Murphy and some other panelists argued that vendor purchase programs like Mozilla's work better than information broker programs because they are the most responsible form of disclosure, and vendors can use financial incentives to drive research toward the most dangerous flaws.

Yet, vendors have already demonstrated that they're willing to claim intellectual property infringement when researchers seek to disclose vulnerability information about their products. I have represented security companies that wanted to publish information about a flaw, but were informed by the vendor that they would be sued for trade secret violations if they did so. In the criminal case of United States v. Bret McDanel, a now-defunct internet messaging service convinced the Department of Justice to prosecute a man who had the temerity to inform customers that the service was insecure. More recently, Cisco Systems sued researcher Michael Lynn for disclosing a flaw in its routers. Cisco asserts that its concern was not for the company's reputation, but for customers' security.

Regardless, if courts accept the theory that Cisco has property rights in vulnerability information, it gives fuel to those who want to hide that information for private gain rather than public good. Now that vulnerability information is a commodity, there's more pressure for the law to protect that information as a business asset, rather than encourage its disclosure in the public interest.
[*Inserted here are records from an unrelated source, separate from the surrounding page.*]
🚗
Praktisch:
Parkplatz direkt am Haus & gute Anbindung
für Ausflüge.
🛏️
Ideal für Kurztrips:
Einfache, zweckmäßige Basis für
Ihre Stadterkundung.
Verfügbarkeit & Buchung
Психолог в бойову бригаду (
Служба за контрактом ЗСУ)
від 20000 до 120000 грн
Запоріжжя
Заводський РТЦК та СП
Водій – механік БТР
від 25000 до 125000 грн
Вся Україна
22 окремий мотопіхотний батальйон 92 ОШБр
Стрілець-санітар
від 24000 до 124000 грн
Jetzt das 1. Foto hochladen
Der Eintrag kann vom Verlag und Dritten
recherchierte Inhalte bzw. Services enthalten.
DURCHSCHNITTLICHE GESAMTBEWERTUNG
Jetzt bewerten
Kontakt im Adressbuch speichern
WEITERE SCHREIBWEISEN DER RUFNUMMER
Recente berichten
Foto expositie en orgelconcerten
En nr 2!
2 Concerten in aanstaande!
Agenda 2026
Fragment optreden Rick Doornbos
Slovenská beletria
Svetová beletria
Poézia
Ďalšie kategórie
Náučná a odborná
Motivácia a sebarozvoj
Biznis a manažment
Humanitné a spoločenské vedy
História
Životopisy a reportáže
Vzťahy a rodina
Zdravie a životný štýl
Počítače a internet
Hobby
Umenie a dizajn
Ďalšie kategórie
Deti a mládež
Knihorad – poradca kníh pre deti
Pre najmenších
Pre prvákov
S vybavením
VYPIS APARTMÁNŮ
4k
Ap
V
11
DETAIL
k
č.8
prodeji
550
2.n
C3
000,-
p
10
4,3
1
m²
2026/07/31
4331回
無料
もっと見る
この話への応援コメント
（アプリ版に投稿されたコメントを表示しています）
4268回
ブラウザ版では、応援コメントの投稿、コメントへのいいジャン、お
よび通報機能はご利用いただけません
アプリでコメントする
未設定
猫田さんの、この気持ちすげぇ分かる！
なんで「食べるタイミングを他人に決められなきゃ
We are already living in a failed, broken computer security market. The average customer doesn't have the knowledge to demand better security so vendors don't have an incentive to provide it. Commercialization exacerbates the problem by casting vulnerabilities as a market commodity -- no different than software or songs.

But it is different. Like clean air or public parks, the public needs vulnerability information. Yet, like polluters or real estate developers, there are private interests willing to pay big bucks to ensure that information is only useful to a select few. Vulnerability disclosure plays a special role in promoting public security. As vulnerability brokerages grow, policy makers and courts must recognize that this is not just another information market.